Neste sentido, a interpretação por analogia se verifica “quando a norma dispõe que o seu preceito, além dos casos especificados, se aplique também a casos semelhantes, usando esta expressão ou expressões equivalentes” (BRUNO, p.136). Assim, consoante se emprega a analogia nestes casos o conteúdo da norma se completa, se estende.

Para o autor e quase a totalidade da doutrina a interpretação analógica é considerada como espécie da interpretação extensiva, tratando-se de uma hipótese em que a própria lei manda que se estenda o seu conteúdo fornecendo o critério para isso.

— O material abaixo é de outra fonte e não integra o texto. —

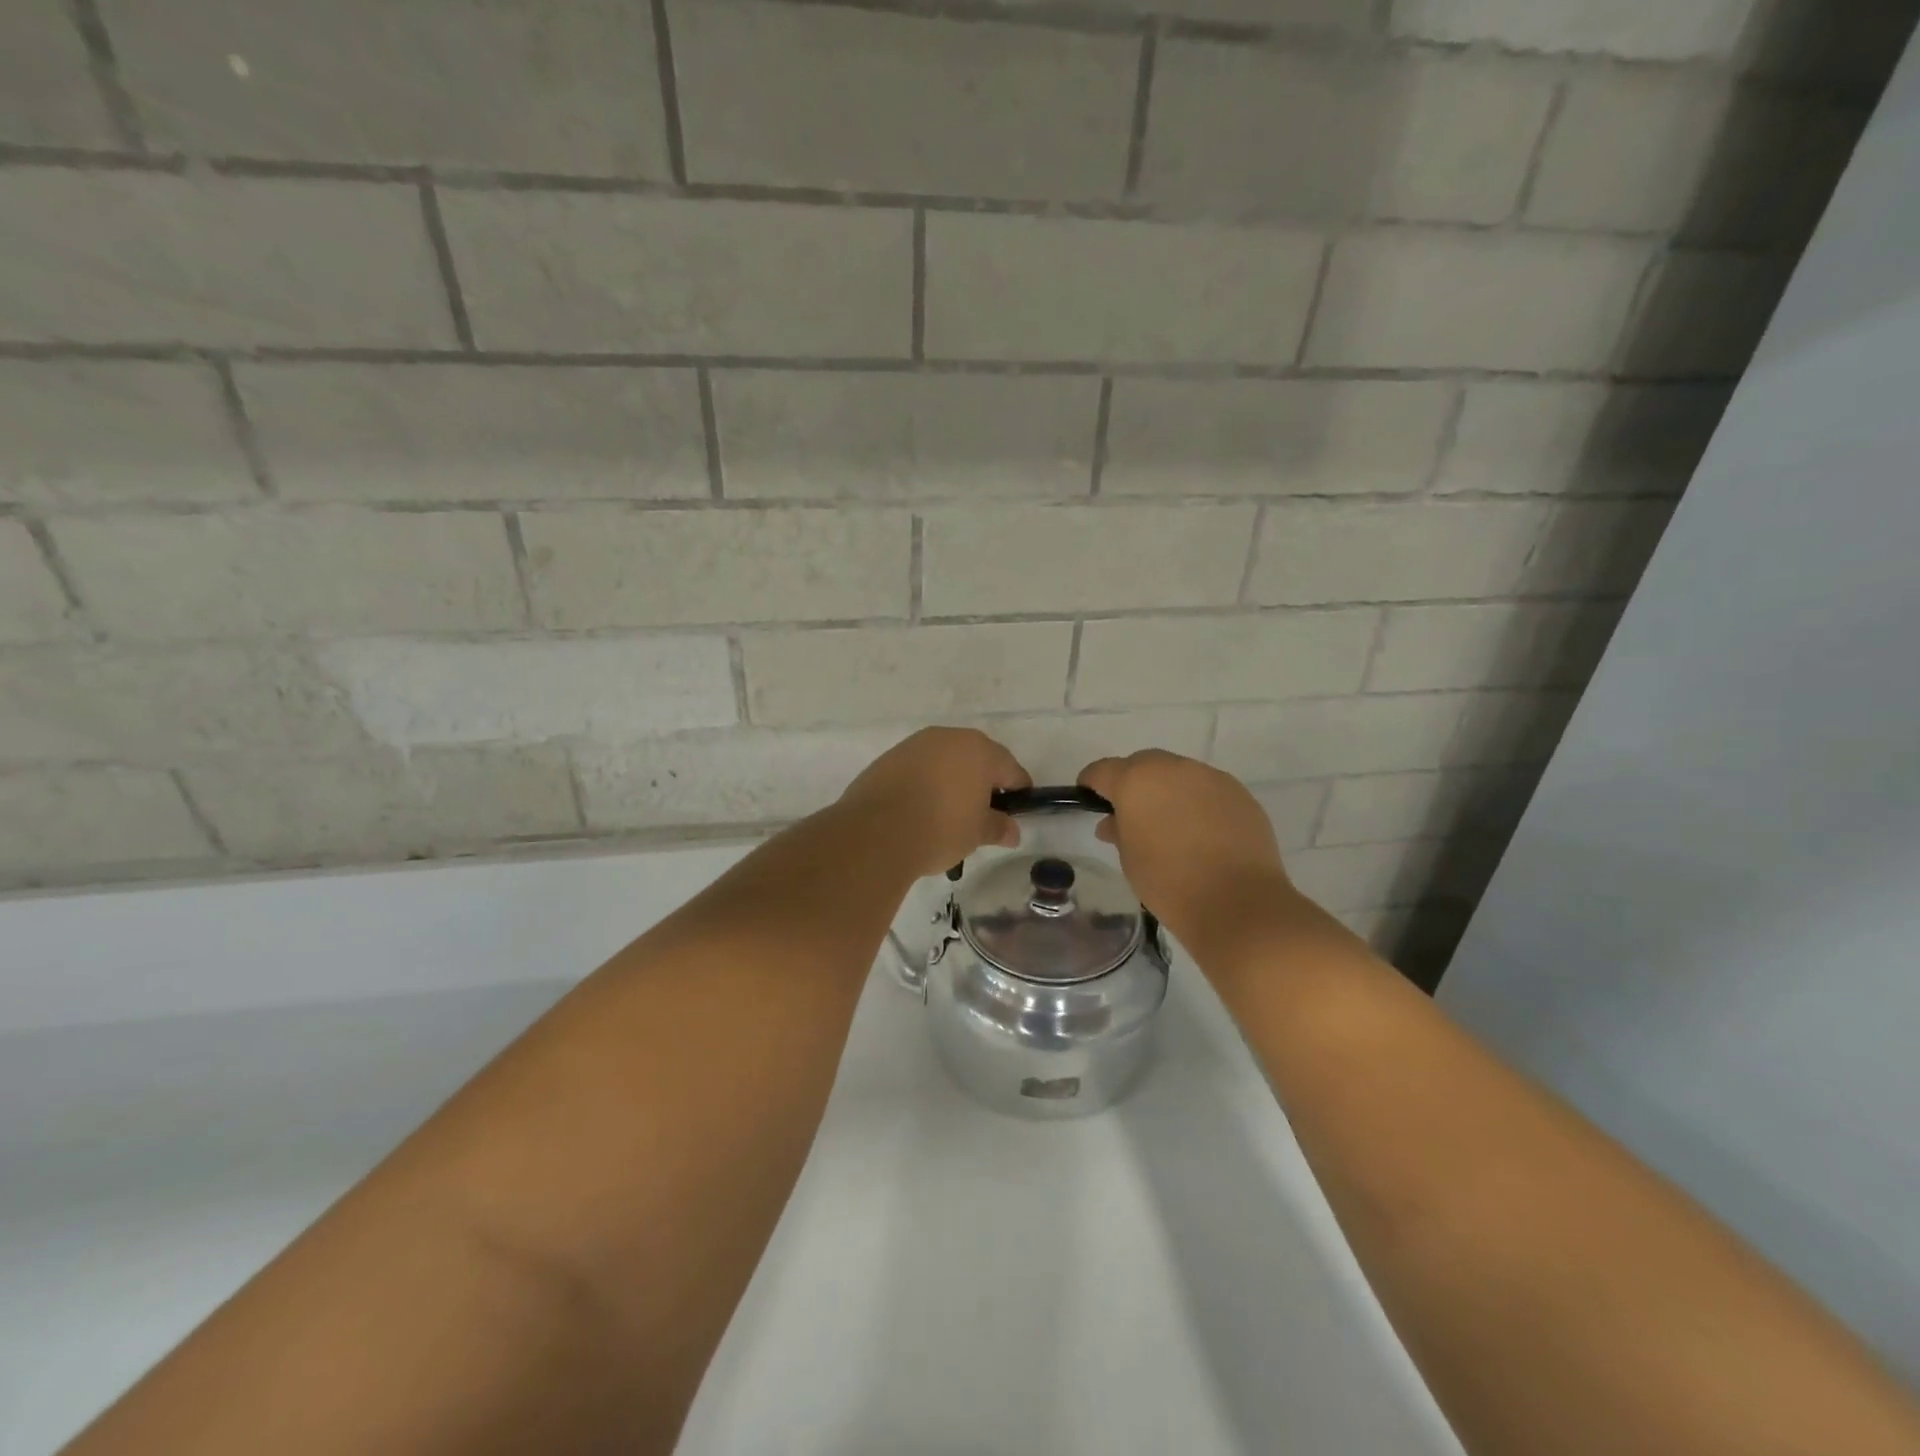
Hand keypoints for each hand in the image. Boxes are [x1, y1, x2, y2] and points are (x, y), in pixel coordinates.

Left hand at [838, 727, 1032, 878]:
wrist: (876, 832)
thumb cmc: (940, 828)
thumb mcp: (977, 833)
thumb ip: (998, 827)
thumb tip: (1012, 831)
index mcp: (979, 750)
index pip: (1010, 769)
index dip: (1018, 791)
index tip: (1018, 811)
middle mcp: (948, 737)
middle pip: (977, 758)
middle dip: (983, 782)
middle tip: (984, 812)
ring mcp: (916, 744)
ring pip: (945, 760)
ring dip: (952, 780)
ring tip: (950, 812)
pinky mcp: (889, 757)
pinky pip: (919, 767)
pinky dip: (926, 782)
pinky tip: (922, 807)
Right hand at [1078, 750, 1299, 952]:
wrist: (1237, 902)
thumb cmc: (1168, 882)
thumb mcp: (1129, 859)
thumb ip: (1118, 831)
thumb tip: (1114, 822)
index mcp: (1136, 781)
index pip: (1103, 770)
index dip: (1092, 783)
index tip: (1089, 798)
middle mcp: (1173, 768)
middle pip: (1143, 764)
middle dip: (1133, 782)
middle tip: (1132, 812)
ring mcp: (1210, 777)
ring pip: (1179, 774)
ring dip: (1168, 791)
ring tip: (1170, 824)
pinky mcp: (1239, 793)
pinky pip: (1207, 790)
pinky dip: (1198, 803)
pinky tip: (1202, 832)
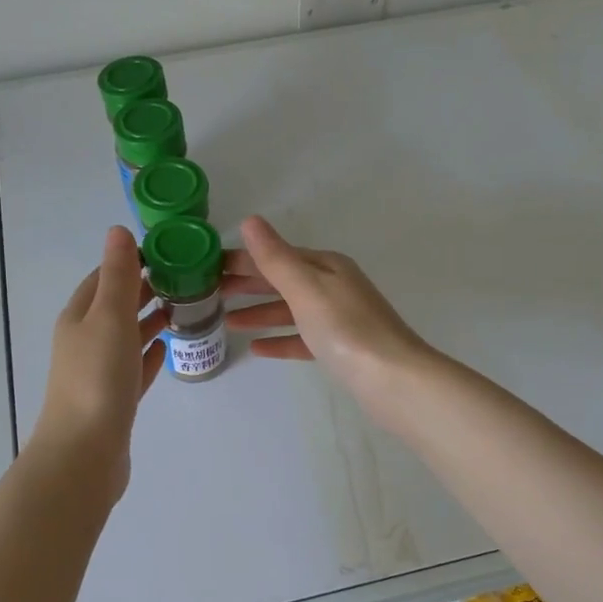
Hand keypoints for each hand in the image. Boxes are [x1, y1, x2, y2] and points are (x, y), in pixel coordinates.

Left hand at [32, 226, 168, 495]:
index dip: (132, 261)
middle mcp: (85, 340)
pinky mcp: (114, 398)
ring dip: (151, 318)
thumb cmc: (98, 378)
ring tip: (186, 306)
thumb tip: (118, 230)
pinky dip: (150, 352)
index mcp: (79, 316)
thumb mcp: (110, 317)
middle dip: (146, 288)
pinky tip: (168, 347)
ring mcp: (99, 371)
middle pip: (116, 305)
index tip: (169, 252)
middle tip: (187, 278)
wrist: (85, 452)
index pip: (104, 276)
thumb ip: (118, 275)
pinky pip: (135, 366)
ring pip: (127, 335)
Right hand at [223, 215, 437, 427]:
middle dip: (247, 285)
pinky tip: (256, 348)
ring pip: (290, 310)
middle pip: (282, 281)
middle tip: (209, 294)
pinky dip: (279, 339)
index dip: (242, 260)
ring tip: (225, 322)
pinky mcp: (340, 349)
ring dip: (259, 313)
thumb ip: (276, 258)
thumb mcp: (307, 288)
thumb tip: (251, 221)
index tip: (207, 267)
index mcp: (327, 266)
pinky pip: (302, 338)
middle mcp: (334, 286)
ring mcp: (339, 319)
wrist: (394, 380)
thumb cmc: (347, 330)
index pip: (276, 255)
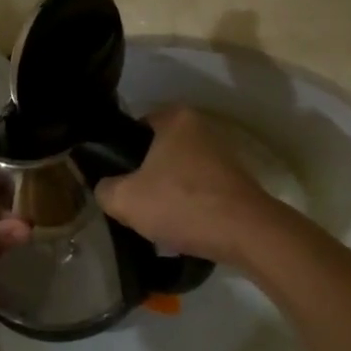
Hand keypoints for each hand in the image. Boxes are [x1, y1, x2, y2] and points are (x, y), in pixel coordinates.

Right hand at [94, 107, 286, 266]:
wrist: (246, 233)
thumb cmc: (182, 203)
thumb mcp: (125, 199)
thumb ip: (104, 189)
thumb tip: (106, 188)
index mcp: (175, 117)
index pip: (133, 129)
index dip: (118, 155)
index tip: (112, 180)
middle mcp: (200, 127)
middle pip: (156, 152)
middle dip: (143, 176)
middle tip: (130, 202)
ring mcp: (221, 153)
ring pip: (177, 172)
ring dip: (166, 193)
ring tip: (154, 220)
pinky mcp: (234, 180)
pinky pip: (198, 189)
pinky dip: (188, 205)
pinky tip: (180, 228)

Os resultados seriam os mesmos – A extensão do sentido e alcance da norma.

Neste contexto, percebe-se claramente que a interpretação analógica não tem natureza jurídica de integração/aplicação do direito e sim de interpretação. Mas mais do que isso, a doutrina majoritária entende a inclusão desse meio de interpretação na natureza de interpretação extensiva. Entretanto não seria estranho classificá-la como interpretação sui generis, visto que a sua semelhança é apenas quanto ao resultado, sendo diverso no restante como na origem, nos critérios e nos limites. A origem da interpretação extensiva parte da vontade do intérprete, enquanto na interpretação analógica parte da vontade da lei. Os limites não são identificáveis, porquanto haja a variedade no uso dos meios de interpretação conhecidos (clássicos, filosóficos, constitucionais), enquanto os limites desta são as cláusulas genéricas. Por fim, o critério da primeira é a razoabilidade no uso dos métodos, enquanto o do segundo é deduzido da própria norma.